Write out every line of the material below, word for word and in the same order.
::::::
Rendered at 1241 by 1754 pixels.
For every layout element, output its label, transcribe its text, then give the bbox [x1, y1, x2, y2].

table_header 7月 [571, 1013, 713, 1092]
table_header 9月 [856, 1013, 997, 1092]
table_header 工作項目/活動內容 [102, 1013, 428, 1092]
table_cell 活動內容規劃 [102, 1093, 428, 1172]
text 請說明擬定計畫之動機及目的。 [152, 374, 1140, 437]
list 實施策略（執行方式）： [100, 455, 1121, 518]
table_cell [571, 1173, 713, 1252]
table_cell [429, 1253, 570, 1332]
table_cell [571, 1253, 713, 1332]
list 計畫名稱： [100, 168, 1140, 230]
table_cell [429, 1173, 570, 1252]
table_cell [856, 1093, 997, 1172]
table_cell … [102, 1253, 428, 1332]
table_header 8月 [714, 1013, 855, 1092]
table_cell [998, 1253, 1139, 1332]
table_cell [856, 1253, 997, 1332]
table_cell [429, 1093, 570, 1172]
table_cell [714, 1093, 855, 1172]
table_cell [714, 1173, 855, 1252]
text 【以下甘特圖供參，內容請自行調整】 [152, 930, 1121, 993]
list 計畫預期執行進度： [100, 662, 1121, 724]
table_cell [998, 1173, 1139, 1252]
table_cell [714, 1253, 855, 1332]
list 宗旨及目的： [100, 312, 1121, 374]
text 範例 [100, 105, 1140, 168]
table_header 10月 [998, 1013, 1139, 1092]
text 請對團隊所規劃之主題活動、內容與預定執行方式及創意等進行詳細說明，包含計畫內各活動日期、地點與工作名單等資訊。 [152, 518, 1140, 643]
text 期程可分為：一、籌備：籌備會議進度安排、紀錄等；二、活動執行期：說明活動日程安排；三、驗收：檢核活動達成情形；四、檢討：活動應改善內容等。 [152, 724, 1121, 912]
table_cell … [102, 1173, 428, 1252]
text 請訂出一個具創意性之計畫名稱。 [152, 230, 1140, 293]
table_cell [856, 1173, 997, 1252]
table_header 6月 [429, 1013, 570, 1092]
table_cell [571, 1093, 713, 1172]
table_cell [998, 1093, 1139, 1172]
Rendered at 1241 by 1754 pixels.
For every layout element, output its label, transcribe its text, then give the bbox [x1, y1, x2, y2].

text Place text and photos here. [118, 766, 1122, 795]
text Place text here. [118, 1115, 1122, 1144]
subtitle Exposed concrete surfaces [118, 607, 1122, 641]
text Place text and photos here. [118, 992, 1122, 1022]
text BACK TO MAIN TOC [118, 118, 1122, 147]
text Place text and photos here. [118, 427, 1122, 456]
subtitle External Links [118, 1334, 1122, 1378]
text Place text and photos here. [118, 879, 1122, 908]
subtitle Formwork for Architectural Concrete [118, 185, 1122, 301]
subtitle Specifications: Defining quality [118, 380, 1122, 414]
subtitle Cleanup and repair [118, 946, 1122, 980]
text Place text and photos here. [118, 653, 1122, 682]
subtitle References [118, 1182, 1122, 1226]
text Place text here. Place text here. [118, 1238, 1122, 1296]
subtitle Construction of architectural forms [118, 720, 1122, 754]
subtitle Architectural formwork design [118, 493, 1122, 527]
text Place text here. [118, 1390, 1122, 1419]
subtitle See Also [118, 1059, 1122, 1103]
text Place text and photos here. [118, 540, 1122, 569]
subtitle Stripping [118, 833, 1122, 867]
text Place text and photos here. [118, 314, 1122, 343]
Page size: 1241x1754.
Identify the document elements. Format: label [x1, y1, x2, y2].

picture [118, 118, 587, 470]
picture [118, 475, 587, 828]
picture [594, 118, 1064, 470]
::::::
#### SOLUTION TO THIS PROBLEM:
Rendered at 1241 by 1754 pixels.
For every layout element, output its label, transcribe its text, then give the bbox [x1, y1, x2, y2].

table_header 7月 [571, 1013, 713, 1092]
table_header 9月 [856, 1013, 997, 1092]
table_header 工作項目/活動內容 [102, 1013, 428, 1092]
table_cell 活動內容規劃 [102, 1093, 428, 1172]
text 請說明擬定計畫之動機及目的。 [152, 374, 1140, 437]
list 實施策略（執行方式）： [100, 455, 1121, 518]
table_cell [571, 1173, 713, 1252]
table_cell [429, 1253, 570, 1332]
table_cell [571, 1253, 713, 1332]
list 計畫名稱： [100, 168, 1140, 230]
table_cell [429, 1173, 570, 1252]
table_cell [856, 1093, 997, 1172]
table_cell … [102, 1253, 428, 1332]
table_header 8月 [714, 1013, 855, 1092]
table_cell [998, 1253, 1139, 1332]
table_cell [856, 1253, 997, 1332]
table_cell [429, 1093, 570, 1172]
table_cell [714, 1093, 855, 1172]
table_cell [714, 1173, 855, 1252]
text 【以下甘特圖供參，內容請自行調整】 [152, 930, 1121, 993]
list 計畫預期執行進度： [100, 662, 1121, 724]
table_cell [998, 1173, 1139, 1252]
table_cell [714, 1253, 855, 1332]
list 宗旨及目的： [100, 312, 1121, 374]
text 範例 [100, 105, 1140, 168]
table_header 10月 [998, 1013, 1139, 1092]
text 請對團隊所規劃之主題活動、內容與預定執行方式及創意等進行詳細說明，包含計畫內各活動日期、地點與工作名單等資訊。 [152, 518, 1140, 643]
text 期程可分為：一、籌備：籌備會議進度安排、紀錄等；二、活動執行期：說明活動日程安排；三、驗收：檢核活動達成情形；四、檢討：活動應改善內容等。 [152, 724, 1121, 912]
table_cell … [102, 1173, 428, 1252]
text 請訂出一個具創意性之計畫名稱。 [152, 230, 1140, 293]
table_cell [856, 1173, 997, 1252]
table_header 6月 [429, 1013, 570, 1092]
table_cell [571, 1093, 713, 1172]
table_cell [998, 1093, 1139, 1172]
Rendered at 1241 by 1754 pixels.
For every layout element, output its label, transcribe its text, then give the bbox [x1, y1, x2, y2].

text Place text and photos here. [118, 766, 1122, 795]
text Place text here. [118, 1115, 1122, 1144]
subtitle Exposed concrete surfaces [118, 607, 1122, 641]
text Place text and photos here. [118, 992, 1122, 1022]
text BACK TO MAIN TOC [118, 118, 1122, 147]
text Place text and photos here. [118, 427, 1122, 456]
subtitle External Links [118, 1334, 1122, 1378]
text Place text and photos here. [118, 879, 1122, 908]
subtitle Formwork for Architectural Concrete [118, 185, 1122, 301]
subtitle Specifications: Defining quality [118, 380, 1122, 414]
subtitle Cleanup and repair [118, 946, 1122, 980]
text Place text and photos here. [118, 653, 1122, 682]
subtitle References [118, 1182, 1122, 1226]
text Place text here. Place text here. [118, 1238, 1122, 1296]
subtitle Construction of architectural forms [118, 720, 1122, 754]
subtitle Architectural formwork design [118, 493, 1122, 527]
text Place text here. [118, 1390, 1122, 1419]
subtitle See Also [118, 1059, 1122, 1103]
text Place text and photos here. [118, 540, 1122, 569]
subtitle Stripping [118, 833, 1122, 867]
text Place text and photos here. [118, 314, 1122, 343]
Page size: 1241x1754.
Identify the document elements. Format: label [x1, y1, x2, y2].

picture [118, 118, 587, 470]
picture [118, 475, 587, 828]
picture [594, 118, 1064, 470]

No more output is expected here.